Even before the Supreme Court decided Varity, the Third Circuit decided similarly in Bixler v. Central Pennsylvania Teamsters Health & Welfare Fund, 12 F.3d 1292 (3d Cir. 1993), that an individual could bring a breach of fiduciary duty claim under subsection (a)(3). See id. at 1298-1300. The plaintiff in Bixler was a woman who claimed that the plan's trustee's failure to provide her with complete and accurate information had caused her not to elect coverage under the plan. She was, then, not a participant in the plan, but the court held that her breach of fiduciary duty claim was proper nonetheless. See id. In this case, Dr. Smith is in the same boat as the plaintiffs in Varity and Bixler. As both the Third Circuit and the Supreme Court have acknowledged, he is allowed to bring suit under § 1132(a)(3) for breach of fiduciary duty.

As to the claim for benefits under 29 U.S.C. § 1132(a)(1)(B) in Count II, plaintiff claims that he "may become eligible" for benefits because he has a colorable claim that he will prevail in this suit for benefits, proceeding on an equitable estoppel theory. Plaintiff claims that because Jefferson assured him that he was a participant, in that it told him that his benefits continued and accepted his extra premium payments, Jefferson is now estopped from denying that he is a participant and eligible for long-term disability payments under the plan.

This equitable estoppel argument, whatever its merits, does not give plaintiff standing for a claim under subsection (a)(1)(B). The cases cited by plaintiff clearly state that an equitable estoppel claim is properly brought under subsection (a)(3). See, e.g., Curcio v. John Hancock Mut. Life Ins. Co., 33 F.3d 226, 235 (3d Cir. 1994) ("[plaintiff] presents an equitable estoppel claim, which is authorized under ERISA pursuant to § 1132(a)(3)(B)"). Count I, then, is properly brought under subsection (a)(3), and such a claim will be allowed to go forward.*fn4


Defendant next argues that plaintiff signed a release that bars him from bringing this suit.

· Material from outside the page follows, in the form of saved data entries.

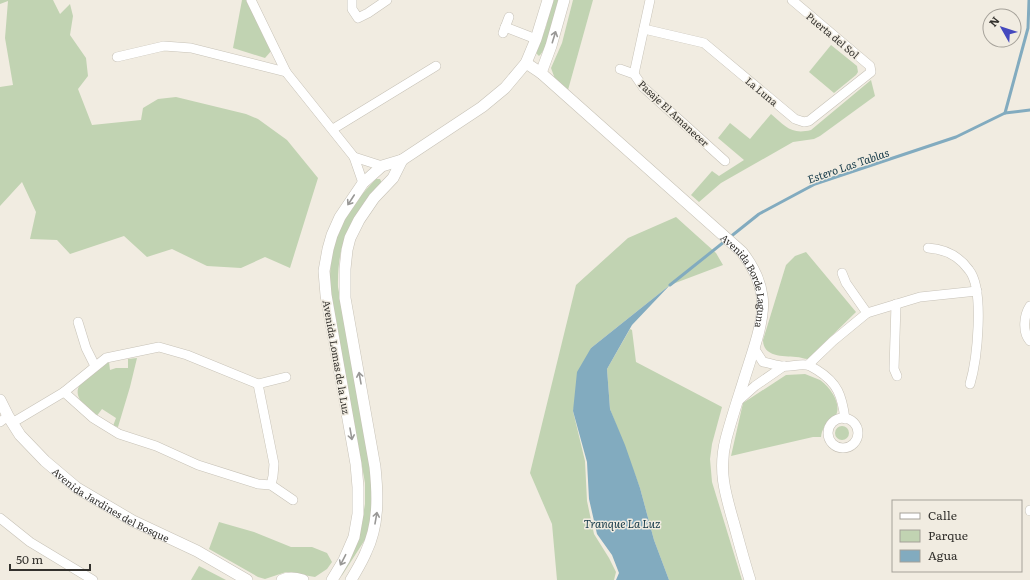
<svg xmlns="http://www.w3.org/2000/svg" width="1030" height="580" font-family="Literata,serif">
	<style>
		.green { fill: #c1d3b2 }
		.water { fill: #82abbf }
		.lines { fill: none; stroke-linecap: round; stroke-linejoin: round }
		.stream { stroke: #82abbf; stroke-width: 3 }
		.minor-casing { stroke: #c7c2b7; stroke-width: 10 }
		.tertiary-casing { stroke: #c7c2b7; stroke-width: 12 }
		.minor { stroke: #fff; stroke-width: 9 }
		.tertiary { stroke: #fff; stroke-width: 11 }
		.oneway { stroke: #999896 }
		.labels { text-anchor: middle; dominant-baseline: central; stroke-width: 3; stroke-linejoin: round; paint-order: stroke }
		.street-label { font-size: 10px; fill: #33312d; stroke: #f1ece1 }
		.water-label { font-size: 11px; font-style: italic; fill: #133847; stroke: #f1ece1 }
	</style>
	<rect width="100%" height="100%" fill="#f1ece1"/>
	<g class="green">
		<polygon points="0,0 53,0 60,14 70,4 73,16 70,35 86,58 88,76 78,89 92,125 141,120 143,108 158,99 176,97 246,114 258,119 287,140 318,178 290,268 265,257 241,268 207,266 172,249 147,257 124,236 70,254 57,240 30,239 36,212 22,182 0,206 0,87 13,85 5,38 8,1 0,4"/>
		<polygon points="242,0 246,0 272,50 265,58 233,48"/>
		<path d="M552 0H559C556 13 549 48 539 56L536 53 546 27Z"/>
		<polygon points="573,0 593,0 568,90 555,79 551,68 562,43"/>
		<polygon points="831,45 857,66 858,72 856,75 834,93 809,72"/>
		<path d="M871 80 875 96 820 136 814 139 793 142 721 183 699 202 691 195 712 171 719 176 744 160 718 138 730 123 750 139 771 114C785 126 791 135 811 130Z"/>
		<path d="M376 179H380L381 181V184C351 218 337 241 338 287L371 462 374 504 368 535 341 577 360 533 365 504V483L330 289C328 244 344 211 376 179Z"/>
		<polygon points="676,217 716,253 723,265 670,285 591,348 573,411 585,461 587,501 594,534 609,558 616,572 614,580 557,580 552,524 530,473 576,285 628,238"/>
		<path d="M806 252 856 312 808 359C804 359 800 357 796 357 783 356 763 357 763 340L786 265 795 256Z"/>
		<polygon points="630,329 632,330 636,362 722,407 712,444 710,459 712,482 742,580 669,580 654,540 640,488 610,409 607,369"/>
		<path d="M137 358 130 387 118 427 113 426 116 418 102 409 96 417C88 410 73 398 79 386 81 383 86 380 88 377 95 371 100 366 109 362L110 370 116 368H128V359Z"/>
		<path d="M805 374C810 376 815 378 820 380 829 386 842 403 836 415 832 424 823 422 821 437H813L731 456 743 403 786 375Z"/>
		<circle cx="842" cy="433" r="7"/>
		<polygon points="219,522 254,532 291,547 312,547 327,553 332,562 327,569 315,577 286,572 265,579 258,577 209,549"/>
		<polygon points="199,566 226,580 191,580"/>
	</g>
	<polygon class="water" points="670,285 632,325 607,369 610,409 625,445 640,488 654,540 669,580 616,580 619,573 612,555 597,534 589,499 587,462 573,411 577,372 591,348"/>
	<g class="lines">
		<g class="stream">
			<polyline points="1005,113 1028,28 1029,0"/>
			<polyline points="670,285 759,214 815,184 956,137 1005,113 1030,110"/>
		</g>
		<g class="minor-casing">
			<g id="minor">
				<polyline points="251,0 286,72 354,157 363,183"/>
				<polyline points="352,0 352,9 358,18 368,13 387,0"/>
				<polyline points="505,27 536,39"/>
				<polyline points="644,29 704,43 795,119 804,122 809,121 871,72 870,66 792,0"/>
				<polyline points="503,33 509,17"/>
				<polyline points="117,57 164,46 191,48 286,72"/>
				<polyline points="620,69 634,74 643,87 725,161"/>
				<polyline points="634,74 650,0"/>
				<polyline points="333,129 436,66"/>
				<polyline points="354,157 382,166"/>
				<path d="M928 248C945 249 959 256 969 270 985 290 977 360 970 384"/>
				<polyline points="842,273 846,283 867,313"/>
				<polyline points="896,304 894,369 897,376"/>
				<path d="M1030 306C1024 315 1022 332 1030 341"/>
				<polyline points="78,322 86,348 95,366"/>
				<path d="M754 348 763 362C770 363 777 366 784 366 791 367 798 364 806 365 810 365 813 368 817 370 838 383 842 396 845 419"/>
				<polyline points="808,365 833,341 867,313 920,297 977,291"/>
				<polyline points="258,384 286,377"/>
				<polyline points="64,392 93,418 119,434 156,446 198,465 258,484 271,485 293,500"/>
				<polyline points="737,402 755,386 784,366"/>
				<circle cx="843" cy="433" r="15"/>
				<polyline points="0,422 8,416"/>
				<polyline points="12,423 64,392 106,358 159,347 187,355 258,384 274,464 273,476 271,485"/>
				<polyline points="1030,510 1030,511"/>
				<polyline points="0,518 30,542 93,580"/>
			</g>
		</g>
		<g class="tertiary-casing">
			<g id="tertiary">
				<path id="s1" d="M526 63 541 73 742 252C752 265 760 279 762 296 766 320 750 359 743 383 737 402 731 420 726 439 718 470 725 493 734 524 739 542 744 561 750 580"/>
				<polyline points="541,73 551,46 564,0"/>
				<path id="s2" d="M0 400 8 416 20 435 45 461 77 488 133 521 197 551 247 580"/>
				<path d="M282 580C288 577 296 578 303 580"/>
				<polyline points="332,580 344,560 354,537 358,514 358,487 356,464 326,295 324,271 328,249 332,235 340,217 363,183 382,166 402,160 482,107 505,88 526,63 536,39 548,0"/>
				<path d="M351 580C356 571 362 562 366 552 379 525 378 496 375 467L345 298V269L347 250 350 238 359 220 374 198 393 178 402 160"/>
			</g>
		</g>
		<use href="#minor" class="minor"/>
		<use href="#tertiary" class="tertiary"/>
	</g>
	<defs><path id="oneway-shaft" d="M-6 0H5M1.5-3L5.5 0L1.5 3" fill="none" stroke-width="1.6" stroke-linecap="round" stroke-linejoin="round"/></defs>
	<g class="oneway">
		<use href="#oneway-shaft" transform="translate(554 37) rotate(-73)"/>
		<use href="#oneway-shaft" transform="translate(351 200) rotate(123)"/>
		<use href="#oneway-shaft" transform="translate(360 378) rotate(-100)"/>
		<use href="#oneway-shaft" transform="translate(351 434) rotate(80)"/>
		<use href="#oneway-shaft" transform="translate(376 518) rotate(-80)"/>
		<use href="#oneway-shaft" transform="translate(343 560) rotate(117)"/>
	</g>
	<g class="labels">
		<g class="street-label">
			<text transform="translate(833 35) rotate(40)">Puerta del Sol</text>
			<text transform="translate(762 91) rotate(40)">La Luna</text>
			<text transform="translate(674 113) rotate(43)">Pasaje El Amanecer</text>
			<text stroke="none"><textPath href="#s1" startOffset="315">Avenida Borde Laguna</textPath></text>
			<text transform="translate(337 357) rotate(80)">Avenida Lomas de la Luz</text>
			<text stroke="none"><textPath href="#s2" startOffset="156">Avenida Jardines del Bosque</textPath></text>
		</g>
		<g class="water-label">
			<text transform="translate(848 165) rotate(-19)">Estero Las Tablas</text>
			<text x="622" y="523">Tranque La Luz</text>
		</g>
	</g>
	<rect x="892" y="500" width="130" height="72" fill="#f1ece1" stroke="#a5a199"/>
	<rect x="900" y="513" width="20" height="6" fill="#ffffff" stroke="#a5a199"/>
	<text x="928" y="520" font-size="12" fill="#33312d">Calle</text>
	<rect x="900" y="530" width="20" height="12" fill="#c1d3b2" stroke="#a5a199"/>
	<text x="928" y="540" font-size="12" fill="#33312d">Parque</text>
	<rect x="900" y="550" width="20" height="12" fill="#82abbf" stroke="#a5a199"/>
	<text x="928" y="560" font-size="12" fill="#33312d">Agua</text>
	<g transform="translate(1002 28) rotate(309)"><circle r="19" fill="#f1ece1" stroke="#a5a199"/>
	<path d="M0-3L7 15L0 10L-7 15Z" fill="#4549be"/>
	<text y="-6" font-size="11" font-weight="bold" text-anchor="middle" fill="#33312d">N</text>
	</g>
	<path d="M10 564v6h80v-6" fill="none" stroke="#33312d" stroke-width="2"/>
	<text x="16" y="564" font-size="12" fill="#33312d" stroke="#f1ece1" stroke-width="3" paint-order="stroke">50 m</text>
</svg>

This argument can be quickly disposed of, because the contract says, "Nothing in this Agreement, however, shall preclude me from seeking legal redress to compel Jefferson to fully comply with its obligations under this Agreement." Def. Mot. Ex. A ¶ 6.*fn5 That is exactly the situation in this case: Plaintiff is seeking legal redress to compel Jefferson to comply with its obligation under paragraph (4) of the contract to "[c]ontinue all employee benefits currently in effect for the duration of my salary continuation time period." Thus, by its very terms, the release is no bar to the claims asserted here.

Class Action

Last, defendant argues that Count III must be dismissed because plaintiff purports to bring the count "on behalf of himself and all other participants in the VERIP who paid premiums toward supplemental long-term disability benefits," Compl. ¶ 60, but he has not pleaded the requisite elements of a Rule 23 class action. Indeed plaintiff has not pleaded those elements, but plaintiff responds that he did not intend to assert a class action. Instead, he seeks equitable relief under 29 U.S.C. § 1132(a)(3), which he asserts can include granting relief to other people similarly situated. Plaintiff's explanation essentially says that Count III is not a separate substantive count, but a request for additional or alternative relief for the violations alleged in Counts I and II. The court will treat it as such.


For the reasons discussed above, defendant's motion will be denied. An appropriate Order follows.


AND NOW, this 21st day of June, 1999, upon consideration of Defendant Thomas Jefferson University's Motion to Dismiss Complaint, and the plaintiff's response thereto, it is ORDERED that said motion is DENIED for the reasons stated in the foregoing Memorandum.